**Work order:**
Reproduce each of the following items verbatim, omitting the pictures.

Saved data entries:
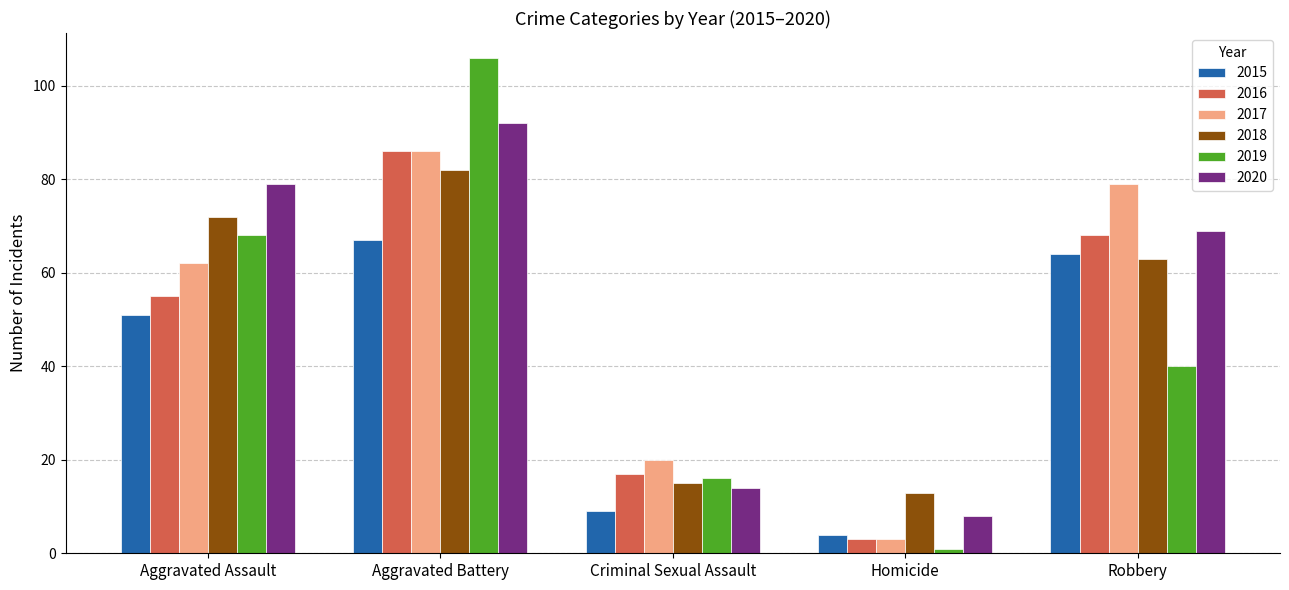

Reading left to right, transcribe all the data shown in this chart.

2015: 51	67	9	4	64
2016: 55	86	17	3	68
2017: 62	86	20	3	79
2018: 72	82	15	13	63
2019: 68	106	16	1	40
2020: 79	92	14	8	69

**Written solution:**
Reading left to right, transcribe all the data shown in this chart.

2015: 51	67	9	4	64
2016: 55	86	17	3	68
2017: 62	86	20	3	79
2018: 72	82	15	13	63
2019: 68	106	16	1	40
2020: 79	92	14	8	69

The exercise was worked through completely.